Optik und Photonik zeichnen sich durch eine hohe Bandbreite und die Informationscodierung in hochdimensionalen Symbolen aus – beides Faktoren, die unser Kommunikationssystem beschleunigen. Photonische Systeme sind bereits weit entwickelt und ermöglichen oft eine schnelle parallele Verarbeitung sowie die Anbindung an etablierte Systeme. Das auf Glasfasern basierende weltweite Internet ist ein Anbindungsbeispiel. Und auch bei einer Erweiterung der Systeme für komplexe Anwendungen bleibt der Energieverbrauch der Photonik gering.
Forschungsgruppen nutzen diese Ressourcen und dieses Wissen, um optische neuronale Netze auf vielfältige Weise zu realisieren. Zuvor müssen jedoch zahlreiche zentrale Herausforderungen bewältigt werden, beispielsweise die Hochskalierung der photonischen Hardware und die Rekonfigurierbarkeit der neuronalen Netze.
Für die Hochskalierung optischer neuronaler Netze hat das Team jetzt eine Aktivierungsfunktion entwickelt, die vollständig optisch gesteuert werden kann. Dabei ist es nicht erforderlich, Informationen von der optischen in die elektronische Domäne zurückzukonvertieren. Diese Entwicklung ist ein bedeutender Schritt für photonisches Rechnen, eine analoge Computing-Alternative, die auf längere Sicht energieeffiziente künstliche Intelligenz verspricht.
Eine einfache Form eines neuronalen Netzes besteht aus einer gewichteten Summe von Bits der eingehenden Informationen und einer nichtlinearen Aktivierungsfunktion. Die nichtlineare Aktivierungsfunktion ist für Deep-Learning-Modelle unerlässlich, um komplexe Aufgaben zu lösen. In optischen neuronalen Netzen werden diese Teile idealerweise auch im photonischen Bereich umgesetzt. Für die gewichtete Summe – einen Matrixoperator – gibt es bereits eine Vielzahl photonischer Ansätze. Anders sieht es bei der nichtlinearen Aktivierungsfunktion aus, für die es nur wenige experimentell nachgewiesene Ansätze gibt.
„Das Versprechen, dass optische neuronale Netzwerke eines Tages energieeffizienter sein werden, hängt davon ab, ob wir in der Lage sind, die optische Rechneransätze zu skalieren, und hier wird eine photonische Aktivierungsfunktion vermutlich ein wesentlicher Bestandteil sein“, sagt Birgit Stiller, Leiterin der Forschungsgruppe Quanten-Optoakustik am MPL.

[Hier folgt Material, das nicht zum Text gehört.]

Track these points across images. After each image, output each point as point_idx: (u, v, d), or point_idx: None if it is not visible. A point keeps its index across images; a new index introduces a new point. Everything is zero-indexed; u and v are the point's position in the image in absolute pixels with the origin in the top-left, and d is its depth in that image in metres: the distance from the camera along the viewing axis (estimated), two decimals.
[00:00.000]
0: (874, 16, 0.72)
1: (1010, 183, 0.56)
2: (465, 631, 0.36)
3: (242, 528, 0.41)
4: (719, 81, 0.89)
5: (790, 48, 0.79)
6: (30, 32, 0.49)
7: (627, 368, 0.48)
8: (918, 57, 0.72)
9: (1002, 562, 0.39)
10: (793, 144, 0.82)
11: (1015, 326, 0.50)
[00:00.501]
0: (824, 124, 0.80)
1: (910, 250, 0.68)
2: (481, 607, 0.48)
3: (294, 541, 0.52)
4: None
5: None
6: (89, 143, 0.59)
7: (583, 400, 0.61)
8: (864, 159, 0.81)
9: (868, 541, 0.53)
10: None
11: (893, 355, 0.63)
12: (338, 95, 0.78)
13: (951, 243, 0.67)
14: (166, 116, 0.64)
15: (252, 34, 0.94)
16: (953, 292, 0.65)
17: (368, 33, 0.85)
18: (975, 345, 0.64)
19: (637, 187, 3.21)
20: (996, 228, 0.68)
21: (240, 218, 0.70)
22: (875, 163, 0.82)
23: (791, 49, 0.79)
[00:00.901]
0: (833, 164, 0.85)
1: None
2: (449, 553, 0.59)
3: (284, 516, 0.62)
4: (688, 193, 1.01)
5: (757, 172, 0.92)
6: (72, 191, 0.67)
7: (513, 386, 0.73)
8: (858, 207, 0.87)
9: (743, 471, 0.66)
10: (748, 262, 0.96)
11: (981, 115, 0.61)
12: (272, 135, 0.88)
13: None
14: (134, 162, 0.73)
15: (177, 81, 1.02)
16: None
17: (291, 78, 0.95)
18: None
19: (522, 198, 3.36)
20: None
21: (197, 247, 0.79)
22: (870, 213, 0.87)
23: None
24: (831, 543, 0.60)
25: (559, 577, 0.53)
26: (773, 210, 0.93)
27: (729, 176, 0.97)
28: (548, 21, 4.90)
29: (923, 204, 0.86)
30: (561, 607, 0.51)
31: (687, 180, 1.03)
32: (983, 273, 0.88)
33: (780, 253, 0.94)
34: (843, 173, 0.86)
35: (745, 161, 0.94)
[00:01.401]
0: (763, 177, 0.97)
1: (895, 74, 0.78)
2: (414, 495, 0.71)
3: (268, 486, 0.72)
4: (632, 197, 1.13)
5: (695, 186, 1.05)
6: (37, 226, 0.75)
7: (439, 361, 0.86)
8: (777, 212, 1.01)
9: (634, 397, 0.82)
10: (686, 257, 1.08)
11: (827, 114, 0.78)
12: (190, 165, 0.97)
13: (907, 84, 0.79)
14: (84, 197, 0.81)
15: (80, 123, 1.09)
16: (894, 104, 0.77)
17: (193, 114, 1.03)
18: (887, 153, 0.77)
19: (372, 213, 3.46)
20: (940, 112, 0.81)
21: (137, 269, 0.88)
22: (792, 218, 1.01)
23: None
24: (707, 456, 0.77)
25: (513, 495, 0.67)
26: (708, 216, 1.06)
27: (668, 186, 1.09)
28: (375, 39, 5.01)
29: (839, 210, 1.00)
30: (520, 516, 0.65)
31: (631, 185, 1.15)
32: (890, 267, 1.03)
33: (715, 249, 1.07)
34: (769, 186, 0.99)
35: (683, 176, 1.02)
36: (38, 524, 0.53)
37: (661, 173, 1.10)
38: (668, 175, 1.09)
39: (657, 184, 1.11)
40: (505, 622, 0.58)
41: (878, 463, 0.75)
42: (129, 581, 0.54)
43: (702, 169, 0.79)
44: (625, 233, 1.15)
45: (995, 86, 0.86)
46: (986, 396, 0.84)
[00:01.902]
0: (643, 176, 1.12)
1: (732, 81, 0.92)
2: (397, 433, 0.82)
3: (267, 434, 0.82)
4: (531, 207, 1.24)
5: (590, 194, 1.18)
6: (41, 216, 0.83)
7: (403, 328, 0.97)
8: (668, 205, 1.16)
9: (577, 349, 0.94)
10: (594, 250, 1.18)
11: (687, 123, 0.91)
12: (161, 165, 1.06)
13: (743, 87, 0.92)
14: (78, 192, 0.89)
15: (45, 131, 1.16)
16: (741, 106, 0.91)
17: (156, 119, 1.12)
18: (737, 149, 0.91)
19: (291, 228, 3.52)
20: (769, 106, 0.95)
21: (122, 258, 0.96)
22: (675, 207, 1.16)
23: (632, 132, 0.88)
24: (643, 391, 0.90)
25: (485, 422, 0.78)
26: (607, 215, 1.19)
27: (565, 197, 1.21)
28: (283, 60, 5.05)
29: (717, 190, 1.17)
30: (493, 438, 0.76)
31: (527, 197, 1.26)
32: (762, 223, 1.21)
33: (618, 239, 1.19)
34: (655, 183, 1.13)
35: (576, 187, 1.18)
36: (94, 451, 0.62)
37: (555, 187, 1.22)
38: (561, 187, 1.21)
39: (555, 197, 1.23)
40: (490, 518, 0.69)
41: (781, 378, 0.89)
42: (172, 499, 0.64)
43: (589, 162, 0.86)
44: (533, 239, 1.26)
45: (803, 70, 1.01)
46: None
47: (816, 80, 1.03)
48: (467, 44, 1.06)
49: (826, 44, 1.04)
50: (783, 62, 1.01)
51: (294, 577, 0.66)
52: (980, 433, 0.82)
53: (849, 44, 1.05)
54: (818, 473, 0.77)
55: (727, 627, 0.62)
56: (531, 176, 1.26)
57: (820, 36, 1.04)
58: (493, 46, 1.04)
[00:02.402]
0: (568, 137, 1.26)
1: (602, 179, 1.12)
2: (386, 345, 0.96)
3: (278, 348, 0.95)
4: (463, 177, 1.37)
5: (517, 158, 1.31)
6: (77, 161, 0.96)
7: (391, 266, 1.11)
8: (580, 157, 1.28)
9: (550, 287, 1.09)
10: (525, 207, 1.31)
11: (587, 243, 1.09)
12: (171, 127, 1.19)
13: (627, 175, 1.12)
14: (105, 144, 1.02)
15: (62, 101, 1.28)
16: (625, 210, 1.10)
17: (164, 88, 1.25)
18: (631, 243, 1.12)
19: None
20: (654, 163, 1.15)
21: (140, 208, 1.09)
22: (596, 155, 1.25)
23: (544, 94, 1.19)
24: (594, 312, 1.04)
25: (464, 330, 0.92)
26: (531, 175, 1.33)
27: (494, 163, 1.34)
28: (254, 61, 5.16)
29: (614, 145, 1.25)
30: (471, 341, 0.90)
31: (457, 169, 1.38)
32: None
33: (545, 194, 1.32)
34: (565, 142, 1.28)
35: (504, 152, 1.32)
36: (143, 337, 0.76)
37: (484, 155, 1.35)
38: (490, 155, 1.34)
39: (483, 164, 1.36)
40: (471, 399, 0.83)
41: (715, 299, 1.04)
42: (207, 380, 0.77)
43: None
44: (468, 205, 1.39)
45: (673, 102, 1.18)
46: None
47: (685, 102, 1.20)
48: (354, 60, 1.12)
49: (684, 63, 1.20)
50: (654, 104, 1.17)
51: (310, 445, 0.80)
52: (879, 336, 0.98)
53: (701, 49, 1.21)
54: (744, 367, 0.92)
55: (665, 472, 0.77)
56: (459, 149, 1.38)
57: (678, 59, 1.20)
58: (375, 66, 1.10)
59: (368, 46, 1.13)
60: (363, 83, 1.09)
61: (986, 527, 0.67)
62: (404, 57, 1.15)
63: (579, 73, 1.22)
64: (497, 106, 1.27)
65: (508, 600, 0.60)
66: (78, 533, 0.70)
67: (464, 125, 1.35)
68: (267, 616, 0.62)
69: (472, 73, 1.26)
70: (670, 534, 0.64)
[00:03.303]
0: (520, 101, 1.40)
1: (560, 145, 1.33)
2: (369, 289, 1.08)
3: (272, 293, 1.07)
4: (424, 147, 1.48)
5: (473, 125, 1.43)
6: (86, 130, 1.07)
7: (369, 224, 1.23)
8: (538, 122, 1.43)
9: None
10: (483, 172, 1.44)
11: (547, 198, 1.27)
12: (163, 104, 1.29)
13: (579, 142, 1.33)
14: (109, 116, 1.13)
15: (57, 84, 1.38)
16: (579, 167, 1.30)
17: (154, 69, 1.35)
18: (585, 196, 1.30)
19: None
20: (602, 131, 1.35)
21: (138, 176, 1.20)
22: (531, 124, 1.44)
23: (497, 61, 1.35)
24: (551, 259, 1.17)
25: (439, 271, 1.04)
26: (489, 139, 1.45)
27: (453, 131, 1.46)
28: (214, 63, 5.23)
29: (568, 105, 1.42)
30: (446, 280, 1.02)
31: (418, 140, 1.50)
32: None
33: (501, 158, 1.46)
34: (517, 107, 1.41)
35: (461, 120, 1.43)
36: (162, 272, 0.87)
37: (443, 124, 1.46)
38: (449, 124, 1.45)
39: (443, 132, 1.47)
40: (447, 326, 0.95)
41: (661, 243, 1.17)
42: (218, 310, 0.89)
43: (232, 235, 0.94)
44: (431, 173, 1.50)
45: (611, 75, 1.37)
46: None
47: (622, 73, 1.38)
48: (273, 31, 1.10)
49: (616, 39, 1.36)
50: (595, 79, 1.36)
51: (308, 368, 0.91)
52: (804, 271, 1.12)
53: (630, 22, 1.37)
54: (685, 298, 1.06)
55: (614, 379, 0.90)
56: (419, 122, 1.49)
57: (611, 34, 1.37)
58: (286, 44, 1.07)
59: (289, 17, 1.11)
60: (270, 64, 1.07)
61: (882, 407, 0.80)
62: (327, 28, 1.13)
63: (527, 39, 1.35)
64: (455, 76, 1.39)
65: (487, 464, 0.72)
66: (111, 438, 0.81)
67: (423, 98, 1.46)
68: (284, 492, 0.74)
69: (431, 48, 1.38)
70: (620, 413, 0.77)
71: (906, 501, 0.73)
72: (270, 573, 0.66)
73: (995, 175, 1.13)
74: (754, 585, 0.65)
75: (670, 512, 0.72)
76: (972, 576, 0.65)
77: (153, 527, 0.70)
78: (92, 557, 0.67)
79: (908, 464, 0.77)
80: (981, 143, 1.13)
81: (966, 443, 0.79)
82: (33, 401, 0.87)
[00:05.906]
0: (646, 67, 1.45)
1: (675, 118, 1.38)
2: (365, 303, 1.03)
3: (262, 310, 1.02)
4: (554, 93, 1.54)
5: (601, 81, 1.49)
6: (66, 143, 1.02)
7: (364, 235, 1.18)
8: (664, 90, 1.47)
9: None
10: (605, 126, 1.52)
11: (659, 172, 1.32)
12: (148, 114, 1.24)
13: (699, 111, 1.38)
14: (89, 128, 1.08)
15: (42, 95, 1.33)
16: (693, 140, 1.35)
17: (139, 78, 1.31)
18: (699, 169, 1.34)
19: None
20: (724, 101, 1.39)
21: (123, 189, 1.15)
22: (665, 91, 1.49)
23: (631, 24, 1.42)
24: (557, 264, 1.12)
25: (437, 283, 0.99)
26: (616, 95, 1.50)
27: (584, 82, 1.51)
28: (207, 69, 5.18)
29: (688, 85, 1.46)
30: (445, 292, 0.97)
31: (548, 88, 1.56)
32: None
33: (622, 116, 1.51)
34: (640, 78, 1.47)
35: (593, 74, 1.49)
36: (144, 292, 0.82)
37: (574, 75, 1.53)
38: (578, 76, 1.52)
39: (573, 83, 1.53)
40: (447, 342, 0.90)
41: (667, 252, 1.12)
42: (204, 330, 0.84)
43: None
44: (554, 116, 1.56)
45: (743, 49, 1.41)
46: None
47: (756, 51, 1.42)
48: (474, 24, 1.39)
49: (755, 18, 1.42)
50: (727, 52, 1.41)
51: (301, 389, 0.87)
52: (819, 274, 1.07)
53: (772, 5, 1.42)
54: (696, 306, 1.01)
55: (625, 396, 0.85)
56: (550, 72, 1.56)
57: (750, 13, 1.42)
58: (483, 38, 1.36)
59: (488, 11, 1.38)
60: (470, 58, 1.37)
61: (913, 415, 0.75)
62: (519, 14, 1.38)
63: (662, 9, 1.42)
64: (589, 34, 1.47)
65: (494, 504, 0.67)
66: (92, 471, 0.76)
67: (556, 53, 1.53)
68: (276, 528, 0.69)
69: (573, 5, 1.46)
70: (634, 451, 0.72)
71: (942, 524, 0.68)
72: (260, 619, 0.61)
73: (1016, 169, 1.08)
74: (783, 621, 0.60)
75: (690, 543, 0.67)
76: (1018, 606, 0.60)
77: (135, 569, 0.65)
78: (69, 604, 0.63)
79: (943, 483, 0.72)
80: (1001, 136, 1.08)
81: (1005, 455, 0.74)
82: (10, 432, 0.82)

Eine photonische nichtlineare Aktivierungsfunktion ist das optische Äquivalent der nichtlinearen Aktivierungsfunktionen, die in künstlichen neuronalen Netzen verwendet werden, jedoch mit photonischen Geräten anstelle von Elektronik implementiert werden. Sie führt Nichtlinearität in photonische Rechensysteme ein und ermöglicht rein optische neuronale Netze und optische Beschleuniger für maschinelles Lernen. Beispiele für Aktivierungsfunktionen sind ReLU-, Sigmoid- oder Tanh-Funktionen, die die gewichtete Summe von Eingaben in ein künstliches neuronales Netz umwandeln können.
Das Team konnte jetzt zeigen, dass Schallwellen als Vermittler für eine effektive photonische Aktivierungsfunktion dienen können. Die optische Information muss den optischen Bereich nicht verlassen und wird direkt in optischen Fasern oder photonischen Wellenleitern verarbeitet. Durch den Effekt der stimulierten Brillouin-Streuung erfährt die optische Eingangsinformation eine nichtlineare Änderung in Abhängigkeit von der optischen Intensität.

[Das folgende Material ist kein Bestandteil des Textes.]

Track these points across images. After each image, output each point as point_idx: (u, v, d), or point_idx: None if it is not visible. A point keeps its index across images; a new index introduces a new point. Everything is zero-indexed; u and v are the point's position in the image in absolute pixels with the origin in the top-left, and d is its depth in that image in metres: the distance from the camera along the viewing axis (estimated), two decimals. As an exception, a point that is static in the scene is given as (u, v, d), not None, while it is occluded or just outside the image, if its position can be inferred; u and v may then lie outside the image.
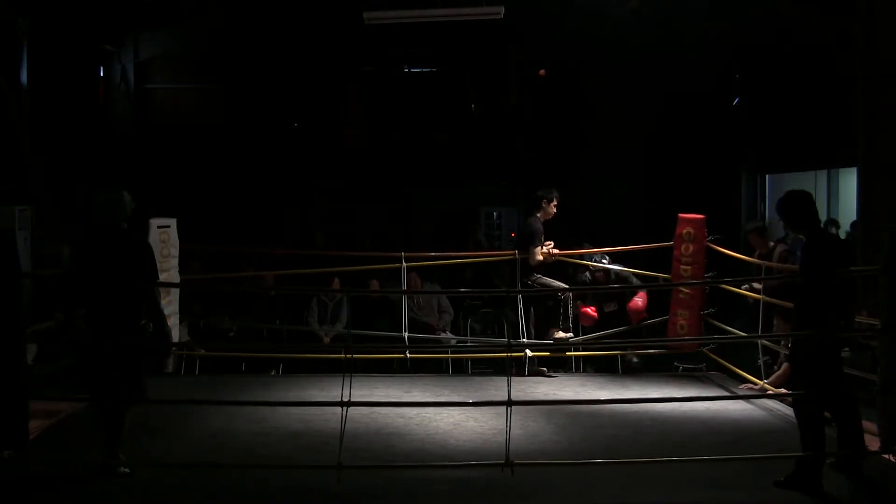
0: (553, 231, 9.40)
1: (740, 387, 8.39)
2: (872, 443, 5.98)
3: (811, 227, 5.75)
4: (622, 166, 13.94)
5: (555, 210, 9.23)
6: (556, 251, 9.18)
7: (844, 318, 5.76)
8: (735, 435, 6.81)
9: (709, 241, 9.27)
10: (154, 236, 8.92)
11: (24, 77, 10.72)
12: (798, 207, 5.78)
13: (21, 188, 10.47)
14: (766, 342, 8.34)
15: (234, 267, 11.06)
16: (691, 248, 9.25)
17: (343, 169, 14.31)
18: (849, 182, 11.76)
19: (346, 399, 5.61)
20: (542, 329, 9.17)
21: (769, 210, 13.59)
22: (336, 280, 10.51)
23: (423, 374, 9.24)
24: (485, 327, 10.97)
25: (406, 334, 9.42)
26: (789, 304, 7.43)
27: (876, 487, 5.63)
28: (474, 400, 7.77)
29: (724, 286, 9.30)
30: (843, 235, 11.48)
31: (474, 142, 14.43)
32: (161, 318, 5.92)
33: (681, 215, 9.43)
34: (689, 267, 9.23)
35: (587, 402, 7.71)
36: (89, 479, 5.62)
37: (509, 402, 5.70)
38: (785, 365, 7.80)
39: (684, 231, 9.31)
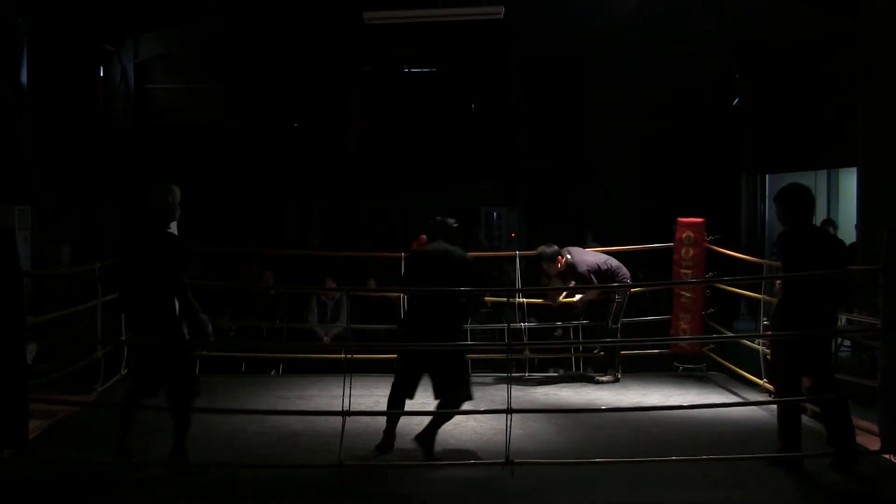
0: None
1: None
2: (873, 443, 5.98)
3: (800, 221, 5.78)
4: (622, 166, 13.94)
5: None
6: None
7: (828, 313, 5.80)
8: (735, 435, 6.80)
9: (709, 241, 9.24)
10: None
11: (24, 77, 10.73)
12: (794, 199, 5.82)
13: (21, 188, 10.47)
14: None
15: (233, 267, 11.05)
16: (691, 251, 9.20)
17: (343, 169, 14.31)
18: (849, 182, 11.75)
19: (346, 405, 5.66)
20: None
21: (769, 210, 13.60)
22: (329, 280, 10.50)
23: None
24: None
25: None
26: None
27: (875, 487, 5.63)
28: (474, 399, 7.76)
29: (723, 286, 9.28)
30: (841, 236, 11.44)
31: (474, 142, 14.43)
32: (194, 312, 6.02)
33: (680, 219, 9.37)
34: (689, 271, 9.18)
35: (589, 411, 7.70)
36: (89, 480, 5.62)
37: (509, 411, 5.70)
38: None
39: (684, 235, 9.26)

„Die photonische Aktivierungsfunktion kann auf vielfältige Weise modifiziert werden. Wir zeigen die Umsetzung einer Sigmoid-, ReLU- und quadratischen Funktion, und das Konzept lässt auch exotischere Aktivierungsfunktionen zu, wenn diese für bestimmte Aufgaben benötigt werden“, sagt Grigorii Slinkov vom MPL. Ein interessanter Vorteil ergibt sich aus einer strengen Phasenanpassungsregel bei der stimulierten Brillouin-Streuung: Unterschiedliche optische Frequenzen – für paralleles Rechnen – können einzeln angesprochen werden, was die Rechenleistung des neuronalen Netzwerks verbessern kann.

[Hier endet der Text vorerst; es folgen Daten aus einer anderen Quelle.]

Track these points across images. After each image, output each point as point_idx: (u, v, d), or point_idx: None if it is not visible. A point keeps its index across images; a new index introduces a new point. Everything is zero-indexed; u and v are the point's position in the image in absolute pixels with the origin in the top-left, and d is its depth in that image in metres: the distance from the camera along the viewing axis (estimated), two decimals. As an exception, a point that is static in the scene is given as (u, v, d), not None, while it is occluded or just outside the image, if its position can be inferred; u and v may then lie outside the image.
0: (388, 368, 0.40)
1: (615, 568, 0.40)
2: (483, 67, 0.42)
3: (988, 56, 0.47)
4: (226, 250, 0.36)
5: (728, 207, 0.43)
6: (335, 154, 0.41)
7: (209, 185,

Durch die Integration einer photonischen Aktivierungsfunktion in ein optisches neuronales Netz wird die Bandbreite der optischen Daten beibehalten, eine elektrooptische Umwandlung vermieden und die Kohärenz des Signals erhalten. Die vielseitige Steuerung der nichtlinearen Aktivierungsfunktion mithilfe von Schallwellen ermöglicht die Implementierung des Schemas in bestehende Glasfasersysteme sowie photonische Chips.